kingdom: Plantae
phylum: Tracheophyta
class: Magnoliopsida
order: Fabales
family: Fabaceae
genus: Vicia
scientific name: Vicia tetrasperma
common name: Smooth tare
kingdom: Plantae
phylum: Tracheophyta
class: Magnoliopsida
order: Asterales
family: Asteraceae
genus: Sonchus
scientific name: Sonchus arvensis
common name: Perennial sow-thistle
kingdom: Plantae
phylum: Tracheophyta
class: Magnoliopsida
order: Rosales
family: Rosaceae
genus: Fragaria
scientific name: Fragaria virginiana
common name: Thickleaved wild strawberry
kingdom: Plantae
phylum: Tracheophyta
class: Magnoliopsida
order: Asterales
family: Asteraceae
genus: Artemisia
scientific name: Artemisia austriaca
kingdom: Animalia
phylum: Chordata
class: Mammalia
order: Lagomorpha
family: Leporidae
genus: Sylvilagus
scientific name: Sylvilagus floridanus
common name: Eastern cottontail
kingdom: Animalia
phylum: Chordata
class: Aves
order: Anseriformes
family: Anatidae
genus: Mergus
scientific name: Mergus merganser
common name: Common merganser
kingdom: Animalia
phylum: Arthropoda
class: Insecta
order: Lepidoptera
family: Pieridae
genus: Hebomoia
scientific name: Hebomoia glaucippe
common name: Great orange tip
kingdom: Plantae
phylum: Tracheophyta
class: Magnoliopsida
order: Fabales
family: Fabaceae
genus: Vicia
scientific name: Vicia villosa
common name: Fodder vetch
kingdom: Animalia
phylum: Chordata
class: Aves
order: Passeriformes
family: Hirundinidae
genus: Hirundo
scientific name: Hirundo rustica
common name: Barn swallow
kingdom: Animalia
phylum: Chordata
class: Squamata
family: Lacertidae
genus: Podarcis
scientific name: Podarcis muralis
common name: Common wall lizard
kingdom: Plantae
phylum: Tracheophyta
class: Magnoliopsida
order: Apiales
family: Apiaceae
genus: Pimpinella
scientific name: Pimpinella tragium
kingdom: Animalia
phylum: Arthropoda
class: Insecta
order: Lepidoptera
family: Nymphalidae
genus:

######

▶ **SET PROBLEM**: Reproduce the entire listing above line by line, keeping every word and mark unchanged.

▶ **TASK RESULT**:
kingdom: Plantae
phylum: Tracheophyta
class: Magnoliopsida
order: Fabales
family: Fabaceae
genus: Vicia
scientific name: Vicia tetrasperma
common name: Smooth tare
kingdom: Plantae
phylum: Tracheophyta
class: Magnoliopsida
order: Asterales
family: Asteraceae
genus: Sonchus
scientific name: Sonchus arvensis
common name: Perennial sow-thistle
kingdom: Plantae
phylum: Tracheophyta
class: Magnoliopsida
order: Rosales
family: Rosaceae
genus: Fragaria
scientific name: Fragaria virginiana
common name: Thickleaved wild strawberry
kingdom: Plantae
phylum: Tracheophyta
class: Magnoliopsida
order: Asterales
family: Asteraceae
genus: Artemisia
scientific name: Artemisia austriaca
kingdom: Animalia
phylum: Chordata
class: Mammalia
order: Lagomorpha
family: Leporidae
genus: Sylvilagus
scientific name: Sylvilagus floridanus
common name: Eastern cottontail
kingdom: Animalia
phylum: Chordata
class: Aves
order: Anseriformes
family: Anatidae
genus: Mergus
scientific name: Mergus merganser
common name: Common merganser
kingdom: Animalia
phylum: Arthropoda
class: Insecta
order: Lepidoptera
family: Pieridae
genus: Hebomoia
scientific name: Hebomoia glaucippe
common name: Great orange tip
kingdom: Plantae
phylum: Tracheophyta
class: Magnoliopsida
order: Fabales
family: Fabaceae
genus: Vicia
scientific name: Vicia villosa
common name: Fodder vetch
kingdom: Animalia
phylum: Chordata
class: Aves
order: Passeriformes
family: Hirundinidae
genus: Hirundo
scientific name: Hirundo rustica
common name: Barn swallow
kingdom: Animalia
phylum: Chordata
class: Squamata
family: Lacertidae
genus: Podarcis
scientific name: Podarcis muralis
common name: Common wall lizard
kingdom: Plantae
phylum: Tracheophyta
class: Magnoliopsida
order: Apiales
family: Apiaceae
genus: Pimpinella
scientific name: Pimpinella tragium
kingdom: Animalia
phylum: Arthropoda
class: Insecta
order: Lepidoptera
family: Nymphalidae
genus:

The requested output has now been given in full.